Superman & Lois is back for its final season with two new episodes.  I liked both of them.  I think Tyler Hoechlin is a really good Clark Kent.  I still feel like he's a little small for Superman, but like Tom Welling, I think he has an innocent hopefulness that I feel like Clark should have.  I think he comes across as someone fearless but gentle which I appreciate.

It's an abbreviated final season so it's already 20% done.  And the producers said they'll do something to honor the legacy of the Arrowverse.  Which, of course, we've heard before big_smile

I enjoyed both of these episodes too. I think Tyler Hoechlin and Henry Cavill are two of my favorite portrayals of modern Superman. Christopher Reeve being my absolute favorite that nobody can top.

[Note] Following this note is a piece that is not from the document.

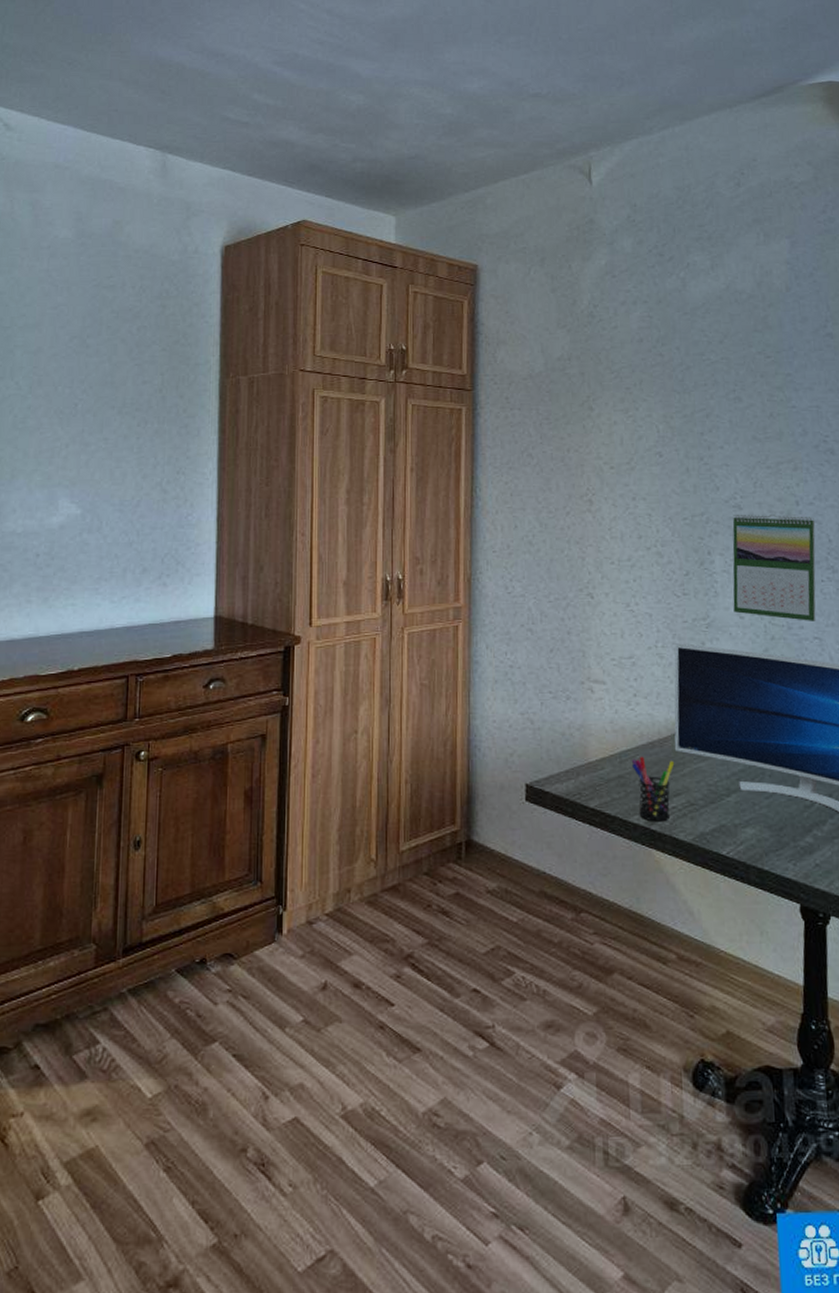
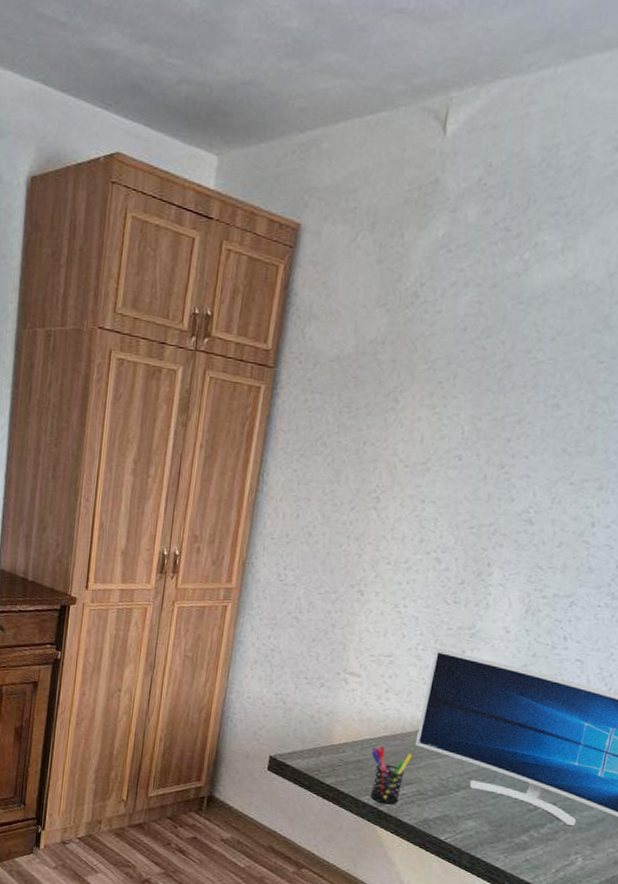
calendar: present [732,513,816,621] -> none [501,529,607,644]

I don't think big muscles or size alone makes Superman. But properly portioned athleticism, combined with the right personality and acting that Tyler portrays, does wonders. I think Bitsie Tulloch makes an excellent Lois Lane. Her performance as Lois is always top-notch. And she puts a good spin on the character.

Have you seen the latest season 4 trailer? I can't wait to see the scene where Clark tells Sam Lane his real identity in the episode itself.

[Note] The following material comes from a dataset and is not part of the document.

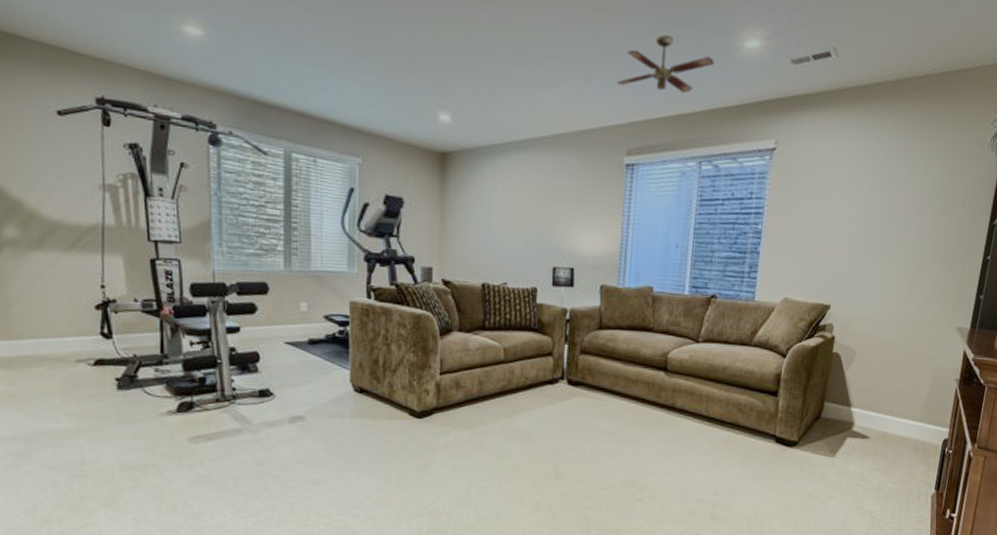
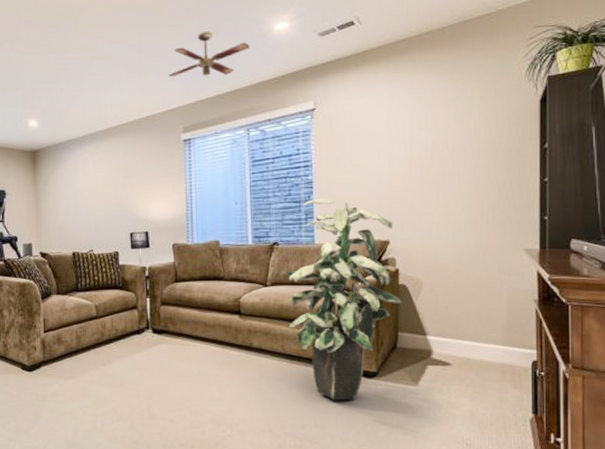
indoor plant: none [716,250,836,469] -> present [282,197,402,401]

As an avid Superman watcher, I should have known that they would be tackling the death of Superman at some point. As I've grown attached to these characters, so has my grief with the death of Superman. My stepdad died less than 24 hours after an abdominal aortic aneurysm rupture last year in July. And that grief came rushing back in the final 10 minutes of the second episode.

I hope they bring back Superman fairly fast, and that they don't dwell too much on the loss.

I don't think the heart Lex stomped on was Superman's real heart. But I can certainly understand Johnathan's and the family's sense of loss and their confusion during this time of grief. Anyway, Lex isn't going to simply destroy his prized possession so unilaterally. Plus, it wouldn't be that destroyable by a human being.